Таких писем у меня тетрадь; сообщу два-три особенно характеристических.
«Herr Graf![266] Я был австрийским лейтенантом, но дрался за свободу мадьяров, должен был бежать и совершенно обносился. Если у вас найдутся поношенные панталоны, вы неизреченно меня обяжете.
P. S. Завтра в девять часов я наведаюсьу вашего курьера».
Это род наивный, но есть письма классические по языку и лапидарности, напр.:
Domine, ego sum Gallus, ex patria mea profugus pro causa libertatis populi. Nihil habeo ad manducandum, si aliquid per me facere potes, gaudeo, gaudebit cor meum.
Mercuris dies 1859»[267].
Другие письма, не имея ни лаконизма, ни античной формы, отличаются особенным счетоводством:
«Гражданин, вы были так добры, что прислали мне прошлого февраля (вы, может, не помните, но я помню) три ливра. Давно хотел я вам их отдать, но не получал вовсе денег от родных; на днях я получу довольно значительную сумму. Если б мне не было совестно, я бы попросил вас прислать еще два ливра и отдал бы вам круглым счетом пять ливров».

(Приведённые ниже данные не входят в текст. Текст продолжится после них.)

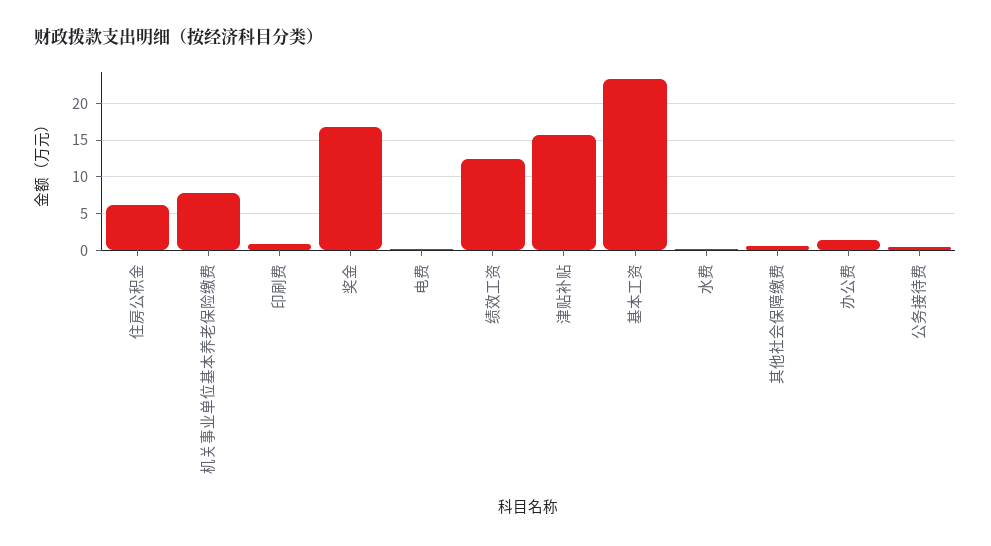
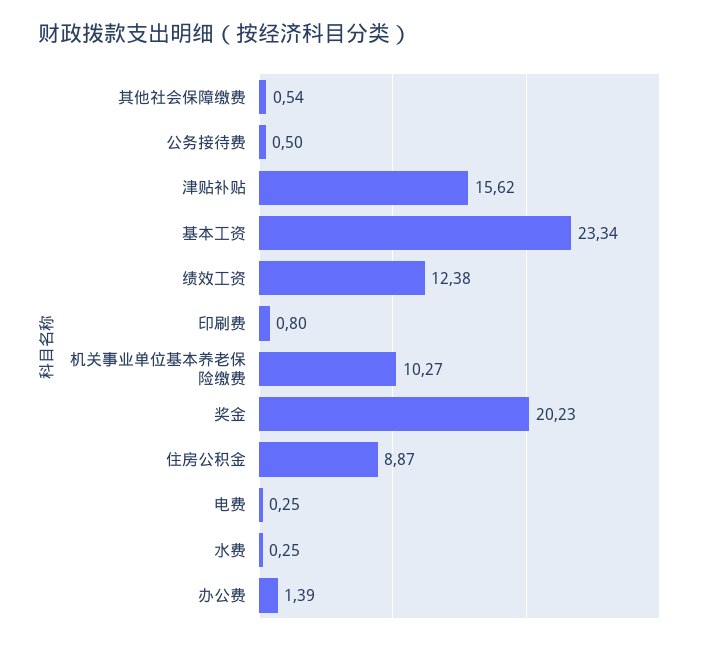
住房公积金: 6 -> 8.87
机关事业单位基本养老保险缴费: 8 -> 10.27
奖金: 17 -> 20.23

Я предпочел остаться при трехугольном. Охотник до круглых счетов начал поговаривать, что я в связях с русским посольством.
Затем идут письма деловые и письма ораторские; и те и другие очень много теряют в русском переводе.
«Mon cher Monsieur![268] Вы, верно, знаете мое открытие, оно доставило бы нашему веку честь, а мне кусок хлеба. И открытие это останется неизвестным, оттого что у меня нет кредита на каких-нибудь двести фунтов и вместо того, чтоб заниматься моим делом, мне приходится за вздорную плату courir le cachet[269]. Всякий раз, когда мне представляется работа продолжительная и выгодная, насмешливая судьба дует на нее (я перевожу слово в слово), она летит прочь – я за ней, настойчивая дерзость ее берет верх (son opiniâtre insolence bafoue mes projets), вновь стегает мои надежды, и я бегу туда-туда. Бегу и теперь. Поймаю ли? Почти уверен, если вы, имея доверие к моему таланту, захотите пустить в волны ваше доверие с моими надеждами по капризному ветру моей судьбы (embarquer votre confiance en compagnie de mon esprit et la livrer au souffle <un> peu aventureux de mon destin)». Далее объясняется, что восемьдесят фунтов есть в виду, даже восемьдесят пять; остальные сто пятнадцать изобретатель ищет занять, обещая тринадцать, almeno[270] одиннадцать процентов в случае удачи. «Можно ли лучше, вернее поместить капитал в наше время, когда фонды всего мира колеблются и государства так нетвердо стоят, опираясь на штыки наших врагов?»
Я ста пятнадцати не даю. Изобретатель начинает соглашаться, что в моем поведении не все ясно, il у a du louche[271], и что не мешает со мною быть осторожным.
В заключение вот письмо чисто ораторское:
«Великодушный согражданин будущей всемирной республики! Сколько раз вы помогали мне и ваш знаменитый друг Луи Блан, и опять-таки я пишу к вам и пишу к гражданину Блану, чтоб попросить несколько шиллингов. Удручающее положение мое не улучшается вдали от Лар и Пенат, на негостеприимном острове эгоизма и корысти. Глубоко сказали вы в одном из сочинений ваших (я постоянно их перечитываю), что „талант гаснет без денег, как лампа без масла”», и пр.
Само собой разумеется, что я этой пошлости никогда не писал и что согражданин по будущей республике, future et universelle[272], ни разу не развертывал моих сочинений.
За ораторами на письме идут ораторы на словах, «делающие тротуар и переулок». Большею частию они только прикидываются изгнанниками, а в сущности – спившиеся с круга не английские мастеровые или люди, имевшие дома несчастия. Пользуясь необъятной величиной Лондона, они проделывают одну часть за другой и потом снова возвращаются на Via sacra[273], т. е. на Режент-стрит с Геймаркетом и Лестер-сквером.